» Work task:
Take the entries below and give them back exactly. Leave out nothing.

» Available records:

-------------------------

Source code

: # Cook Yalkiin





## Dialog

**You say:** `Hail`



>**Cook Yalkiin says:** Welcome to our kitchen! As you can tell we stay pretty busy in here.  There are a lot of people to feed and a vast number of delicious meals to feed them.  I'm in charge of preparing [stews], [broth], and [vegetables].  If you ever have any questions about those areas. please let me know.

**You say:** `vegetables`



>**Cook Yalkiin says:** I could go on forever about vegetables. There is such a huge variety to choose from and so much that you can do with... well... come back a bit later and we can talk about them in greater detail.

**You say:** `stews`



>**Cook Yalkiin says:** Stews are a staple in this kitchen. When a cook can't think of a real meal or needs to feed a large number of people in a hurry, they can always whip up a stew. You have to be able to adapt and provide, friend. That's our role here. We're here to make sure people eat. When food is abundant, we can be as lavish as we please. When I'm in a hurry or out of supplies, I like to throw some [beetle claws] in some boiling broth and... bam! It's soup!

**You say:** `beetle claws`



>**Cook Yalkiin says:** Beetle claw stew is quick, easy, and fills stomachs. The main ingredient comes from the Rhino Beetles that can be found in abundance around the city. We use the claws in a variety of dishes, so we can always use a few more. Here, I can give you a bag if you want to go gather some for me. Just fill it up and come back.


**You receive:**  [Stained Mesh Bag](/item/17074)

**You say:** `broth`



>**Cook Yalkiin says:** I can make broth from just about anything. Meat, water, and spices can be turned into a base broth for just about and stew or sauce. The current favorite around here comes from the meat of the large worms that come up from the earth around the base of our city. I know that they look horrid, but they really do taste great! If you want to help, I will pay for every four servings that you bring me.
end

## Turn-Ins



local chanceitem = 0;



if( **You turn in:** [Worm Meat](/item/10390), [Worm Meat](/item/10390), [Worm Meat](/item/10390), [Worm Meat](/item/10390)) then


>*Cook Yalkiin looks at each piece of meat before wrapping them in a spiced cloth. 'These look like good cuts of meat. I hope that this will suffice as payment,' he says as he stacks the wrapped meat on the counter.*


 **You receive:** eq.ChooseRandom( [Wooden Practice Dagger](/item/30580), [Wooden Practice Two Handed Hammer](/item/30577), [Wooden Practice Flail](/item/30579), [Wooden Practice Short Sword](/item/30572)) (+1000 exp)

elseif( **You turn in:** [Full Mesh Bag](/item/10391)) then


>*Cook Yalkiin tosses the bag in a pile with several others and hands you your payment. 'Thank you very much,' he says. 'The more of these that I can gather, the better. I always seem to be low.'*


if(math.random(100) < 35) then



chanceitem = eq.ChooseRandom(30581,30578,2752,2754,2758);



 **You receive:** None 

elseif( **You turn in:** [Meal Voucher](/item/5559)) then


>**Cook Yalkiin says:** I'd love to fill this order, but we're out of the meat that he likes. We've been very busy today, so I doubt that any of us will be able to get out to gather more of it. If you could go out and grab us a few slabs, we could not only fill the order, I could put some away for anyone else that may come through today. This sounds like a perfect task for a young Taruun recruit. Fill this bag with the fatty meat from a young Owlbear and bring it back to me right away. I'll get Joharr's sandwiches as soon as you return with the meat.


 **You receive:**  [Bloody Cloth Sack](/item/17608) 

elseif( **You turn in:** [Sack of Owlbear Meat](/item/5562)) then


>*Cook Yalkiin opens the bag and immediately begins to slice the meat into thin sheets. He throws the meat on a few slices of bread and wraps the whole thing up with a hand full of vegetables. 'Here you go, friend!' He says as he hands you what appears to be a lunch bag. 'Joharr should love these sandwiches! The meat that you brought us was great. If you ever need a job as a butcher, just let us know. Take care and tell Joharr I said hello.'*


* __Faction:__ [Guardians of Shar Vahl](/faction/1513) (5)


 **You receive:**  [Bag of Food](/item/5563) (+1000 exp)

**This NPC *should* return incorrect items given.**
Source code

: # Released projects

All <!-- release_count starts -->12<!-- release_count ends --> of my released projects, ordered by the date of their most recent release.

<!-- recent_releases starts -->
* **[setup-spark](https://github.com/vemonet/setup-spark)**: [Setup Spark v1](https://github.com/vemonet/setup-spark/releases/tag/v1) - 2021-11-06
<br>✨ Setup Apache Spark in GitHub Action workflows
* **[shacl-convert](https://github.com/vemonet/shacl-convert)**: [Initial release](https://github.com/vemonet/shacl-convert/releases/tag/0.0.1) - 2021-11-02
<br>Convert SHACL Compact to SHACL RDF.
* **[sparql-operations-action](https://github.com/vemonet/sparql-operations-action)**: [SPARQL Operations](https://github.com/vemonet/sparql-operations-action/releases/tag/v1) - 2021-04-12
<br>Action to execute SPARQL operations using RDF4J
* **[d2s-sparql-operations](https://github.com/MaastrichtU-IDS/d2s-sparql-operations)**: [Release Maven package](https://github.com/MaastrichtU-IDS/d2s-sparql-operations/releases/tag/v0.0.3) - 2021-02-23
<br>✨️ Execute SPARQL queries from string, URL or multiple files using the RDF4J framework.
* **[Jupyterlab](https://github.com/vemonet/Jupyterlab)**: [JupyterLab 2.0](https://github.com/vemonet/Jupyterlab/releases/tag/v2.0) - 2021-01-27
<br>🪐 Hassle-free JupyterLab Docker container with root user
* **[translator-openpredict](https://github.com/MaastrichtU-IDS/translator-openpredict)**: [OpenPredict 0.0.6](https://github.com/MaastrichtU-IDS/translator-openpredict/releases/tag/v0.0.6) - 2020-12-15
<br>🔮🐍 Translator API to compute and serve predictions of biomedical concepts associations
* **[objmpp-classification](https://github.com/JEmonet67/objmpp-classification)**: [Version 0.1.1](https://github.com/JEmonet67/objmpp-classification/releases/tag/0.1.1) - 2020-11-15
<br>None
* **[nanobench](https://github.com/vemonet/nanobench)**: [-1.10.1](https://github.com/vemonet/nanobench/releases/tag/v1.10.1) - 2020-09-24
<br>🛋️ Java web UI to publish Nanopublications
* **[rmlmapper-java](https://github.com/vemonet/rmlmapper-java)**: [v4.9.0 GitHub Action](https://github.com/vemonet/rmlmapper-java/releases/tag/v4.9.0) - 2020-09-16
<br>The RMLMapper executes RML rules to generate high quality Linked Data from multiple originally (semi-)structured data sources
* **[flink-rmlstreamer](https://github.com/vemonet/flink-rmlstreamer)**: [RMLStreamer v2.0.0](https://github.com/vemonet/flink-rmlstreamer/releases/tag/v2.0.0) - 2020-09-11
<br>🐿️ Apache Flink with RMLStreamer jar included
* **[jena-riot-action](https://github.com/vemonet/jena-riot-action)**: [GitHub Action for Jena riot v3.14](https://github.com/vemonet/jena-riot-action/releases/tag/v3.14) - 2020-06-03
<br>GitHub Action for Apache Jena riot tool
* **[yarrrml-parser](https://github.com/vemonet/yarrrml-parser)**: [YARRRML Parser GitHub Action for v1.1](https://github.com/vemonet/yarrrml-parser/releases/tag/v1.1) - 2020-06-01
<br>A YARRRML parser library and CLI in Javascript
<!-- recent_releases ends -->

-------------------------

» Answer to the problem:
Source code

: # Cook Yalkiin





## Dialog

**You say:** `Hail`



>**Cook Yalkiin says:** Welcome to our kitchen! As you can tell we stay pretty busy in here.  There are a lot of people to feed and a vast number of delicious meals to feed them.  I'm in charge of preparing [stews], [broth], and [vegetables].  If you ever have any questions about those areas. please let me know.

**You say:** `vegetables`



>**Cook Yalkiin says:** I could go on forever about vegetables. There is such a huge variety to choose from and so much that you can do with... well... come back a bit later and we can talk about them in greater detail.

**You say:** `stews`



>**Cook Yalkiin says:** Stews are a staple in this kitchen. When a cook can't think of a real meal or needs to feed a large number of people in a hurry, they can always whip up a stew. You have to be able to adapt and provide, friend. That's our role here. We're here to make sure people eat. When food is abundant, we can be as lavish as we please. When I'm in a hurry or out of supplies, I like to throw some [beetle claws] in some boiling broth and... bam! It's soup!

**You say:** `beetle claws`



>**Cook Yalkiin says:** Beetle claw stew is quick, easy, and fills stomachs. The main ingredient comes from the Rhino Beetles that can be found in abundance around the city. We use the claws in a variety of dishes, so we can always use a few more. Here, I can give you a bag if you want to go gather some for me. Just fill it up and come back.


**You receive:**  [Stained Mesh Bag](/item/17074)

**You say:** `broth`



>**Cook Yalkiin says:** I can make broth from just about anything. Meat, water, and spices can be turned into a base broth for just about and stew or sauce. The current favorite around here comes from the meat of the large worms that come up from the earth around the base of our city. I know that they look horrid, but they really do taste great! If you want to help, I will pay for every four servings that you bring me.
end

## Turn-Ins



local chanceitem = 0;



if( **You turn in:** [Worm Meat](/item/10390), [Worm Meat](/item/10390), [Worm Meat](/item/10390), [Worm Meat](/item/10390)) then


>*Cook Yalkiin looks at each piece of meat before wrapping them in a spiced cloth. 'These look like good cuts of meat. I hope that this will suffice as payment,' he says as he stacks the wrapped meat on the counter.*


 **You receive:** eq.ChooseRandom( [Wooden Practice Dagger](/item/30580), [Wooden Practice Two Handed Hammer](/item/30577), [Wooden Practice Flail](/item/30579), [Wooden Practice Short Sword](/item/30572)) (+1000 exp)

elseif( **You turn in:** [Full Mesh Bag](/item/10391)) then


>*Cook Yalkiin tosses the bag in a pile with several others and hands you your payment. 'Thank you very much,' he says. 'The more of these that I can gather, the better. I always seem to be low.'*


if(math.random(100) < 35) then



chanceitem = eq.ChooseRandom(30581,30578,2752,2754,2758);



 **You receive:** None 

elseif( **You turn in:** [Meal Voucher](/item/5559)) then


>**Cook Yalkiin says:** I'd love to fill this order, but we're out of the meat that he likes. We've been very busy today, so I doubt that any of us will be able to get out to gather more of it. If you could go out and grab us a few slabs, we could not only fill the order, I could put some away for anyone else that may come through today. This sounds like a perfect task for a young Taruun recruit. Fill this bag with the fatty meat from a young Owlbear and bring it back to me right away. I'll get Joharr's sandwiches as soon as you return with the meat.


 **You receive:**  [Bloody Cloth Sack](/item/17608) 

elseif( **You turn in:** [Sack of Owlbear Meat](/item/5562)) then


>*Cook Yalkiin opens the bag and immediately begins to slice the meat into thin sheets. He throws the meat on a few slices of bread and wraps the whole thing up with a hand full of vegetables. 'Here you go, friend!' He says as he hands you what appears to be a lunch bag. 'Joharr should love these sandwiches! The meat that you brought us was great. If you ever need a job as a butcher, just let us know. Take care and tell Joharr I said hello.'*


* __Faction:__ [Guardians of Shar Vahl](/faction/1513) (5)


 **You receive:**  [Bag of Food](/item/5563) (+1000 exp)

**This NPC *should* return incorrect items given.**
Source code

: # Released projects

All <!-- release_count starts -->12<!-- release_count ends --> of my released projects, ordered by the date of their most recent release.

<!-- recent_releases starts -->
* **[setup-spark](https://github.com/vemonet/setup-spark)**: [Setup Spark v1](https://github.com/vemonet/setup-spark/releases/tag/v1) - 2021-11-06
<br>✨ Setup Apache Spark in GitHub Action workflows
* **[shacl-convert](https://github.com/vemonet/shacl-convert)**: [Initial release](https://github.com/vemonet/shacl-convert/releases/tag/0.0.1) - 2021-11-02
<br>Convert SHACL Compact to SHACL RDF.
* **[sparql-operations-action](https://github.com/vemonet/sparql-operations-action)**: [SPARQL Operations](https://github.com/vemonet/sparql-operations-action/releases/tag/v1) - 2021-04-12
<br>Action to execute SPARQL operations using RDF4J
* **[d2s-sparql-operations](https://github.com/MaastrichtU-IDS/d2s-sparql-operations)**: [Release Maven package](https://github.com/MaastrichtU-IDS/d2s-sparql-operations/releases/tag/v0.0.3) - 2021-02-23
<br>✨️ Execute SPARQL queries from string, URL or multiple files using the RDF4J framework.
* **[Jupyterlab](https://github.com/vemonet/Jupyterlab)**: [JupyterLab 2.0](https://github.com/vemonet/Jupyterlab/releases/tag/v2.0) - 2021-01-27
<br>🪐 Hassle-free JupyterLab Docker container with root user
* **[translator-openpredict](https://github.com/MaastrichtU-IDS/translator-openpredict)**: [OpenPredict 0.0.6](https://github.com/MaastrichtU-IDS/translator-openpredict/releases/tag/v0.0.6) - 2020-12-15
<br>🔮🐍 Translator API to compute and serve predictions of biomedical concepts associations
* **[objmpp-classification](https://github.com/JEmonet67/objmpp-classification)**: [Version 0.1.1](https://github.com/JEmonet67/objmpp-classification/releases/tag/0.1.1) - 2020-11-15
<br>None
* **[nanobench](https://github.com/vemonet/nanobench)**: [-1.10.1](https://github.com/vemonet/nanobench/releases/tag/v1.10.1) - 2020-09-24
<br>🛋️ Java web UI to publish Nanopublications
* **[rmlmapper-java](https://github.com/vemonet/rmlmapper-java)**: [v4.9.0 GitHub Action](https://github.com/vemonet/rmlmapper-java/releases/tag/v4.9.0) - 2020-09-16
<br>The RMLMapper executes RML rules to generate high quality Linked Data from multiple originally (semi-)structured data sources
* **[flink-rmlstreamer](https://github.com/vemonet/flink-rmlstreamer)**: [RMLStreamer v2.0.0](https://github.com/vemonet/flink-rmlstreamer/releases/tag/v2.0.0) - 2020-09-11
<br>🐿️ Apache Flink with RMLStreamer jar included
* **[jena-riot-action](https://github.com/vemonet/jena-riot-action)**: [GitHub Action for Jena riot v3.14](https://github.com/vemonet/jena-riot-action/releases/tag/v3.14) - 2020-06-03
<br>GitHub Action for Apache Jena riot tool
* **[yarrrml-parser](https://github.com/vemonet/yarrrml-parser)**: [YARRRML Parser GitHub Action for v1.1](https://github.com/vemonet/yarrrml-parser/releases/tag/v1.1) - 2020-06-01
<br>A YARRRML parser library and CLI in Javascript
<!-- recent_releases ends -->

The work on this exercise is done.